Садчиков тяжело вздохнул:
— Этого и следовало ожидать.
Теперь уже глаза Бутова сверкали неприкрытой злобой и мстительностью.
— То-то он так с этим граффером спутался! Про картинки художественные с ним разговаривал. Я сразу понял: что-то тут не так.
— И ты был прав, — кивнул Садчиков. — Черкасов, которого вы прозвали Печальным Скинхедом, был у Костырина связным. Костырин передавал ему информацию о нашей организации, а тот доносил ее до ментов. Так, в паре, они и работали.
Бутов сокрушенно покачал головой:
— И много наших они успели сдать?
— Да, Бут, много. Но вся эта информация ничего не стоит, если нет свидетеля.
— Значит, нужно убрать Костырина и граффера, и все будет тип-топ? — догадался Бутов.
Кирилл Антонович облегченно кивнул:
— Я рад, что мне не пришлось объяснять тебе этих простых вещей. Ты ведь понимаешь, Бут, как тяжело мне с тобой обо всем этом говорить? Давай-ка лучше выпьем.

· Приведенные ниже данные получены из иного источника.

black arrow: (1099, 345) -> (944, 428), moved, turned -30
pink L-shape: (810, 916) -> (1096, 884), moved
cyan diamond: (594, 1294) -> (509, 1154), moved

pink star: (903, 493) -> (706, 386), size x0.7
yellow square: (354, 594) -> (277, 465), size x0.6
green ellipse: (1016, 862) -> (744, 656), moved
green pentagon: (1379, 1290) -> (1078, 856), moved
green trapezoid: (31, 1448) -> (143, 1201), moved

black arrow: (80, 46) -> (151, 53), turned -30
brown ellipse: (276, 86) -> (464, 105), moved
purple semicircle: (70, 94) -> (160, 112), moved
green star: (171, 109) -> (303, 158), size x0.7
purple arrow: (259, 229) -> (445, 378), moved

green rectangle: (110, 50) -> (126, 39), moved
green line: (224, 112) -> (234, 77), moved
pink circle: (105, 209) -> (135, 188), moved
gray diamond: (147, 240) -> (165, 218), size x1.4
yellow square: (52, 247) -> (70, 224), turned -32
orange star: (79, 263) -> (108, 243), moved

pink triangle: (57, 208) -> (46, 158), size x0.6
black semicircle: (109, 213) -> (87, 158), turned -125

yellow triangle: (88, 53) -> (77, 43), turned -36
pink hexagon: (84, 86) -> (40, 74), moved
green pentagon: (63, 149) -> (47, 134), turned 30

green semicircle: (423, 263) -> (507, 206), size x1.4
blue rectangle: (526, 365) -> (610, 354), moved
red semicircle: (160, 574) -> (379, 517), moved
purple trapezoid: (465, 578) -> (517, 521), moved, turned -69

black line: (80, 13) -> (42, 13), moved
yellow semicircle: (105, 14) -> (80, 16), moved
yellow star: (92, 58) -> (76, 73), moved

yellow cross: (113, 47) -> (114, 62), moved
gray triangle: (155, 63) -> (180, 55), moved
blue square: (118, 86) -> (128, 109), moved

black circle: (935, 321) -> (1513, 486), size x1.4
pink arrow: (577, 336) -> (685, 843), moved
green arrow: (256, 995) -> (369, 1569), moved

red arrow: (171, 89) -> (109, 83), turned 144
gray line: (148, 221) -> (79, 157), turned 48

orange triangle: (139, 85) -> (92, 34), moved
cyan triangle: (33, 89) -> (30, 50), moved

За то, чтобы нервы у нас с тобой были крепкими, а дух — свободным и безжалостным к предателям.
Садчиков разлил виски по стаканам, и они выпили. Бутов хлопнул стаканом об стол и решительно спросил:
— Когда я должен это сделать?
— Чем скорей, тем лучше.
— В таком случае, пора обговорить детали.
8
Это было до смешного просто. Герыч спрятал Андрея Черкасова у себя в квартире. Ну то есть он его там не прятал. Андрей просто жил у Герыча. Пил чай, ел пельмени и смотрел телевизор, надев наушники. А когда кто-нибудь приходил, спускался в просторный, сухой и обитый деревом погреб.
Герыч настаивал на том, чтобы вообще не открывать дверь гостям. Однако Андрей возразил, что вечно закрытые двери квартиры могут насторожить друзей Герыча, навести их на опасные мысли. Поэтому Герыч вынужден был продолжать жить той жизнью, которой жил до сих пор. То есть принимать гостей-приятелей, большинство из которых были молодыми забулдыгами, закончившими художественное училище и теперь слонявшимися по Питеру в поисках непыльной работы. Но каждый раз Герыч спешил поскорее выпроводить очередного гостя, сославшись на важные дела. Либо вел его в близлежащий кабак, где угощал пивом за свой счет.